====== Given data ======

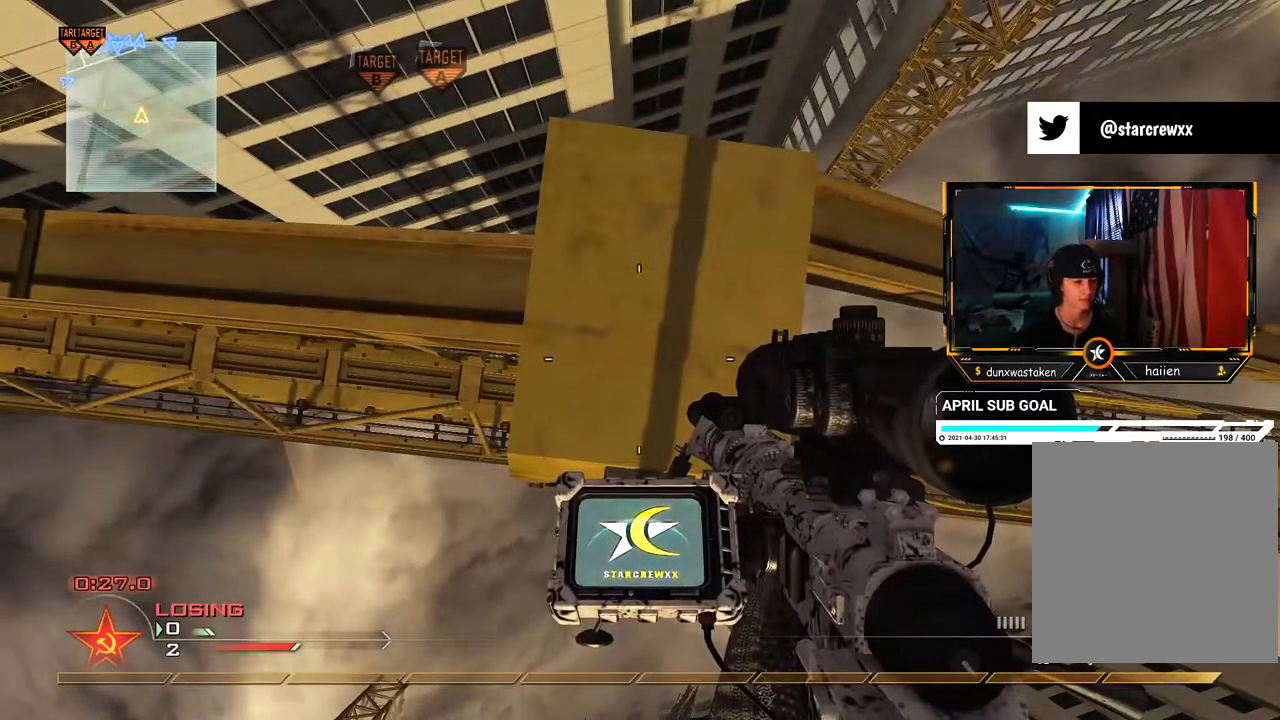
{"buttons": [], "left_stick": "center", "right_stick": "center", "events": []}
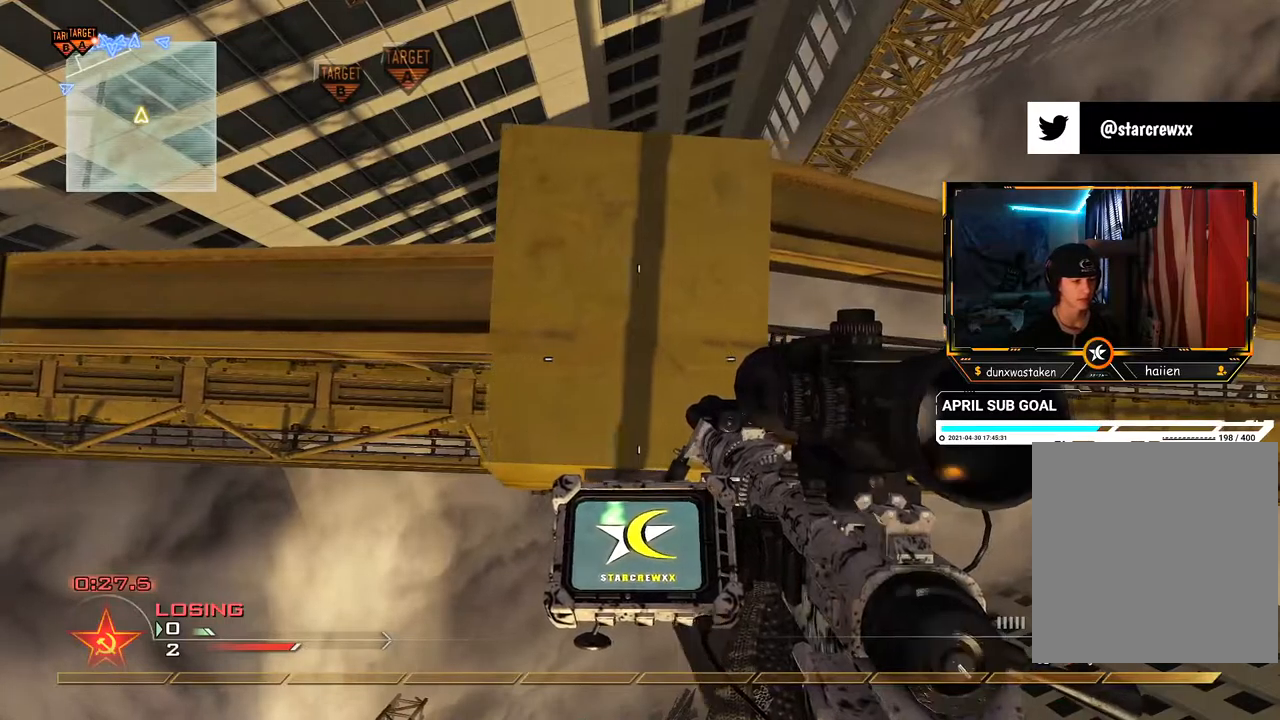
{"buttons": [], "left_stick": "center", "right_stick": "center", "events": [[200, "left_stick", "left"], [250, "left_stick", "center"], [417, "right_stick", "right"], [484, "right_stick", "center"]]}
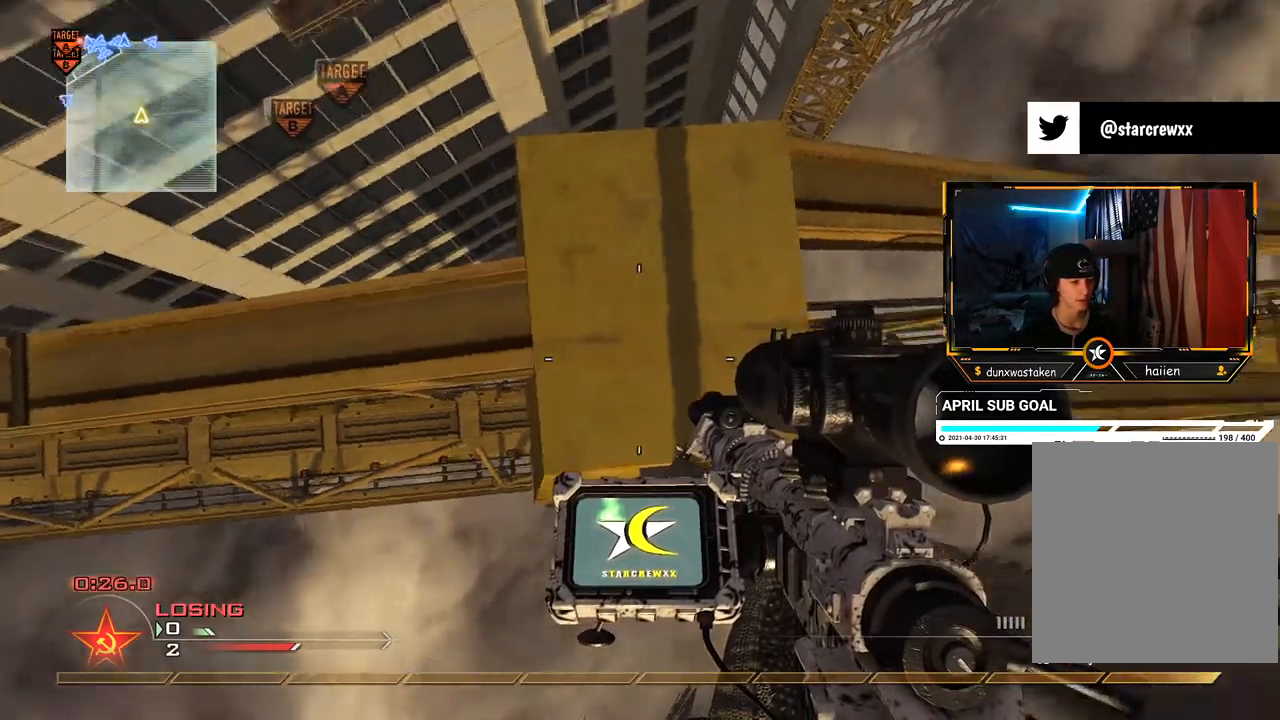
{"buttons": [], "left_stick": "center", "right_stick": "center", "events": []}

======

- _About this exercise_
Give the listing again word for word, without its images.

- _Answer space_
{"buttons": [], "left_stick": "center", "right_stick": "center", "events": []}
{"buttons": [], "left_stick": "center", "right_stick": "center", "events": [[200, "left_stick", "left"], [250, "left_stick", "center"], [417, "right_stick", "right"], [484, "right_stick", "center"]]}
{"buttons": [], "left_stick": "center", "right_stick": "center", "events": []}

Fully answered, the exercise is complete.